_Exercise objective_.
Please reproduce all of the rows below word for word, changing nothing.

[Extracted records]
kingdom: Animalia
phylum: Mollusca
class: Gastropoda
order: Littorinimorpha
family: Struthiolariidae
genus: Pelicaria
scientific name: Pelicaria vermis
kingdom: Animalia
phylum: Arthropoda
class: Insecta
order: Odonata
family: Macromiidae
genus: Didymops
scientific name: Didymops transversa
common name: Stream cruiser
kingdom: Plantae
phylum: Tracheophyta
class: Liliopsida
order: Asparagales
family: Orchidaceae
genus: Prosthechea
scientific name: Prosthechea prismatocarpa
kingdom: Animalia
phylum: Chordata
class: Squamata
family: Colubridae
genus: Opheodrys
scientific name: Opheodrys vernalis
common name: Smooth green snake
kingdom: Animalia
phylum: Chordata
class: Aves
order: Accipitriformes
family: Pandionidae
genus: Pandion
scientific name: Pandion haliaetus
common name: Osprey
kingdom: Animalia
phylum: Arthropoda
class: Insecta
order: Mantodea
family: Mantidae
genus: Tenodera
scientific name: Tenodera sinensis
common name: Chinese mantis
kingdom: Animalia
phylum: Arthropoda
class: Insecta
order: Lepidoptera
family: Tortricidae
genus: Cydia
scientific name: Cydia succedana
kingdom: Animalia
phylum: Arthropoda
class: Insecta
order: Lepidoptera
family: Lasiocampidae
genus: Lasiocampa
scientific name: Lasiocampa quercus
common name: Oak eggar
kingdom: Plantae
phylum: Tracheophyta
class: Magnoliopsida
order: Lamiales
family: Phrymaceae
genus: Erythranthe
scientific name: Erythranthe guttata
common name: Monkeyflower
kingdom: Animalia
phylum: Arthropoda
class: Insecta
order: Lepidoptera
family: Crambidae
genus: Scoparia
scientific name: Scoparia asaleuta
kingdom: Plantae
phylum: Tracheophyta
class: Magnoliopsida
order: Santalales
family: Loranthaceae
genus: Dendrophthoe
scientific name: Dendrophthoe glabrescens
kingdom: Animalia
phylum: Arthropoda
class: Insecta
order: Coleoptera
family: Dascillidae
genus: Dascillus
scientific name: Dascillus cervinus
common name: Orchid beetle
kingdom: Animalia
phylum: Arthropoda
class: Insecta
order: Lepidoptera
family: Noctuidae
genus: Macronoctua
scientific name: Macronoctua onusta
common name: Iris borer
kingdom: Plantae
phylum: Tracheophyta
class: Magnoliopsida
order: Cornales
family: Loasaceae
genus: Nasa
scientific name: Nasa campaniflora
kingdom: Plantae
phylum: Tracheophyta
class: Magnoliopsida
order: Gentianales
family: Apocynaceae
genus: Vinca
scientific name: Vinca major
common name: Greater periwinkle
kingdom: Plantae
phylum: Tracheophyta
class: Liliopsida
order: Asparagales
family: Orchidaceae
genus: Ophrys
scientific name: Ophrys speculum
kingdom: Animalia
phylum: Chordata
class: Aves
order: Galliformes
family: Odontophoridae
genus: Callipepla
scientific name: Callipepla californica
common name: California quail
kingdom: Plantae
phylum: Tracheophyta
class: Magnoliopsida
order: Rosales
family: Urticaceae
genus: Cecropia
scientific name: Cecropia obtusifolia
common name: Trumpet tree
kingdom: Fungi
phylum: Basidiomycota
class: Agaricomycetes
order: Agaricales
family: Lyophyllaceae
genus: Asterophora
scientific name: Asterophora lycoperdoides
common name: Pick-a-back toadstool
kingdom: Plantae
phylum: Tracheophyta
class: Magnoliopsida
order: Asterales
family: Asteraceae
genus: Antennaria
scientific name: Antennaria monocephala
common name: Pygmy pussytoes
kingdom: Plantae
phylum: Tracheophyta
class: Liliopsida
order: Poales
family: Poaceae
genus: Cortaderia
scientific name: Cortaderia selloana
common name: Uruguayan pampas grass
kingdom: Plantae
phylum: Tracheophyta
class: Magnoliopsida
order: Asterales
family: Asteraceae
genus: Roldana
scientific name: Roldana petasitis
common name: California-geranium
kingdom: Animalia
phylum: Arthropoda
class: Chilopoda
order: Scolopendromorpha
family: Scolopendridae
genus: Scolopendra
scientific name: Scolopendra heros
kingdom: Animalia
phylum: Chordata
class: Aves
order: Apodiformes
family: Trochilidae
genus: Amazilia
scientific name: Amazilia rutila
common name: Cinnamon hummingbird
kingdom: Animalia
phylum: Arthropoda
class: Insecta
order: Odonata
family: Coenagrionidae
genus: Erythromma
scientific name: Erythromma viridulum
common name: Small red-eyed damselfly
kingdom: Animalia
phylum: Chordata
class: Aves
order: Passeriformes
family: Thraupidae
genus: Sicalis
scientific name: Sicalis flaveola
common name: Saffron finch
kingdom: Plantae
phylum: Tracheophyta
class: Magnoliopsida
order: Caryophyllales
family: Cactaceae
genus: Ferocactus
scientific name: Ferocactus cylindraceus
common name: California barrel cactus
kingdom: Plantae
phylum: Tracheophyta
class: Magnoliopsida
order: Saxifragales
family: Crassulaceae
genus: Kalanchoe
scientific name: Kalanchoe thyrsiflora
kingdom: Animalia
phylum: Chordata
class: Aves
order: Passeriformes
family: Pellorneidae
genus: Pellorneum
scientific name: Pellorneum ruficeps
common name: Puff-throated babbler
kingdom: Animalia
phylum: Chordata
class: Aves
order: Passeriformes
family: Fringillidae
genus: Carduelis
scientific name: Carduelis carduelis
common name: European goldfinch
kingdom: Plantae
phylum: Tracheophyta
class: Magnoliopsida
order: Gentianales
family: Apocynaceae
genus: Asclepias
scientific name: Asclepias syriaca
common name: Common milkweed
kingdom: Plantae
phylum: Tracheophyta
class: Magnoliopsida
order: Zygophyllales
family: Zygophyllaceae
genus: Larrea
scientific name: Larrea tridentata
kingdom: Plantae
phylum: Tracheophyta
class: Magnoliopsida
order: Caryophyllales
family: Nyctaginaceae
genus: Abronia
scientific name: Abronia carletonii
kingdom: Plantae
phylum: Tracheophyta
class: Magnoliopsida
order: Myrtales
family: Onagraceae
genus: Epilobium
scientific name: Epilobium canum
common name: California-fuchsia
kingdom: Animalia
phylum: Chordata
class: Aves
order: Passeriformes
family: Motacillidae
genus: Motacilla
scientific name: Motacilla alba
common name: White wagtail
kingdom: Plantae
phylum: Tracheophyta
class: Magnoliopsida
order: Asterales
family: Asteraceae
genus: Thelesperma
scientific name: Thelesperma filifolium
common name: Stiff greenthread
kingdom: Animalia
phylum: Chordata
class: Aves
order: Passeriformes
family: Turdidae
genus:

_Task response_.
kingdom: Animalia
phylum: Mollusca
class: Gastropoda
order: Littorinimorpha
family: Struthiolariidae
genus: Pelicaria
scientific name: Pelicaria vermis
kingdom: Animalia
phylum: Arthropoda
class: Insecta
order: Odonata
family: Macromiidae
genus: Didymops
scientific name: Didymops transversa
common name: Stream cruiser
kingdom: Plantae
phylum: Tracheophyta
class: Liliopsida
order: Asparagales
family: Orchidaceae
genus: Prosthechea
scientific name: Prosthechea prismatocarpa
kingdom: Animalia
phylum: Chordata
class: Squamata
family: Colubridae
genus: Opheodrys
scientific name: Opheodrys vernalis
common name: Smooth green snake
kingdom: Animalia
phylum: Chordata
class: Aves
order: Accipitriformes
family: Pandionidae
genus: Pandion
scientific name: Pandion haliaetus
common name: Osprey
kingdom: Animalia
phylum: Arthropoda
class: Insecta
order: Mantodea
family: Mantidae
genus: Tenodera
scientific name: Tenodera sinensis
common name: Chinese mantis
kingdom: Animalia
phylum: Arthropoda
class: Insecta
order: Lepidoptera
family: Tortricidae
genus: Cydia
scientific name: Cydia succedana
kingdom: Animalia
phylum: Arthropoda
class: Insecta
order: Lepidoptera
family: Lasiocampidae
genus: Lasiocampa
scientific name: Lasiocampa quercus
common name: Oak eggar
kingdom: Plantae
phylum: Tracheophyta
class: Magnoliopsida
order: Lamiales
family: Phrymaceae
genus: Erythranthe
scientific name: Erythranthe guttata
common name: Monkeyflower
kingdom: Animalia
phylum: Arthropoda
class: Insecta
order: Lepidoptera
family: Crambidae
genus: Scoparia
scientific name: Scoparia asaleuta
kingdom: Plantae
phylum: Tracheophyta
class: Magnoliopsida
order: Santalales
family: Loranthaceae
genus: Dendrophthoe
scientific name: Dendrophthoe glabrescens
kingdom: Animalia
phylum: Arthropoda
class: Insecta
order: Coleoptera
family: Dascillidae
genus: Dascillus
scientific name: Dascillus cervinus
common name: Orchid beetle
kingdom: Animalia
phylum: Arthropoda
class: Insecta
order: Lepidoptera
family: Noctuidae
genus: Macronoctua
scientific name: Macronoctua onusta
common name: Iris borer
kingdom: Plantae
phylum: Tracheophyta
class: Magnoliopsida
order: Cornales
family: Loasaceae
genus: Nasa
scientific name: Nasa campaniflora
kingdom: Plantae
phylum: Tracheophyta
class: Magnoliopsida
order: Gentianales
family: Apocynaceae
genus: Vinca
scientific name: Vinca major
common name: Greater periwinkle
kingdom: Plantae
phylum: Tracheophyta
class: Liliopsida
order: Asparagales
family: Orchidaceae
genus: Ophrys
scientific name: Ophrys speculum
kingdom: Animalia
phylum: Chordata
class: Aves
order: Galliformes
family: Odontophoridae
genus: Callipepla
scientific name: Callipepla californica
common name: California quail
kingdom: Plantae
phylum: Tracheophyta
class: Magnoliopsida
order: Rosales
family: Urticaceae
genus: Cecropia
scientific name: Cecropia obtusifolia
common name: Trumpet tree
kingdom: Fungi
phylum: Basidiomycota
class: Agaricomycetes
order: Agaricales
family: Lyophyllaceae
genus: Asterophora
scientific name: Asterophora lycoperdoides
common name: Pick-a-back toadstool
kingdom: Plantae
phylum: Tracheophyta
class: Magnoliopsida
order: Asterales
family: Asteraceae
genus: Antennaria
scientific name: Antennaria monocephala
common name: Pygmy pussytoes
kingdom: Plantae
phylum: Tracheophyta
class: Liliopsida
order: Poales
family: Poaceae
genus: Cortaderia
scientific name: Cortaderia selloana
common name: Uruguayan pampas grass
kingdom: Plantae
phylum: Tracheophyta
class: Magnoliopsida
order: Asterales
family: Asteraceae
genus: Roldana
scientific name: Roldana petasitis
common name: California-geranium
kingdom: Animalia
phylum: Arthropoda
class: Chilopoda
order: Scolopendromorpha
family: Scolopendridae
genus: Scolopendra
scientific name: Scolopendra heros
kingdom: Animalia
phylum: Chordata
class: Aves
order: Apodiformes
family: Trochilidae
genus: Amazilia
scientific name: Amazilia rutila
common name: Cinnamon hummingbird
kingdom: Animalia
phylum: Arthropoda
class: Insecta
order: Odonata
family: Coenagrionidae
genus: Erythromma
scientific name: Erythromma viridulum
common name: Small red-eyed damselfly
kingdom: Animalia
phylum: Chordata
class: Aves
order: Passeriformes
family: Thraupidae
genus: Sicalis
scientific name: Sicalis flaveola
common name: Saffron finch
kingdom: Plantae
phylum: Tracheophyta
class: Magnoliopsida
order: Caryophyllales
family: Cactaceae
genus: Ferocactus
scientific name: Ferocactus cylindraceus
common name: California barrel cactus
kingdom: Plantae
phylum: Tracheophyta
class: Magnoliopsida
order: Saxifragales
family: Crassulaceae
genus: Kalanchoe
scientific name: Kalanchoe thyrsiflora
kingdom: Animalia
phylum: Chordata
class: Aves
order: Passeriformes
family: Pellorneidae
genus: Pellorneum
scientific name: Pellorneum ruficeps
common name: Puff-throated babbler
kingdom: Animalia
phylum: Chordata
class: Aves
order: Passeriformes
family: Fringillidae
genus: Carduelis
scientific name: Carduelis carduelis
common name: European goldfinch
kingdom: Plantae
phylum: Tracheophyta
class: Magnoliopsida
order: Gentianales
family: Apocynaceae
genus: Asclepias
scientific name: Asclepias syriaca
common name: Common milkweed
kingdom: Plantae
phylum: Tracheophyta
class: Magnoliopsida
order: Zygophyllales
family: Zygophyllaceae
genus: Larrea
scientific name: Larrea tridentata
kingdom: Plantae
phylum: Tracheophyta
class: Magnoliopsida
order: Caryophyllales
family: Nyctaginaceae
genus: Abronia
scientific name: Abronia carletonii
kingdom: Plantae
phylum: Tracheophyta
class: Magnoliopsida
order: Myrtales
family: Onagraceae
genus: Epilobium
scientific name: Epilobium canum
common name: California-fuchsia
kingdom: Animalia
phylum: Chordata
class: Aves
order: Passeriformes
family: Motacillidae
genus: Motacilla
scientific name: Motacilla alba
common name: White wagtail
kingdom: Plantae
phylum: Tracheophyta
class: Magnoliopsida
order: Asterales
family: Asteraceae
genus: Thelesperma
scientific name: Thelesperma filifolium
common name: Stiff greenthread
kingdom: Animalia
phylum: Chordata
class: Aves
order: Passeriformes
family: Turdidae
genus:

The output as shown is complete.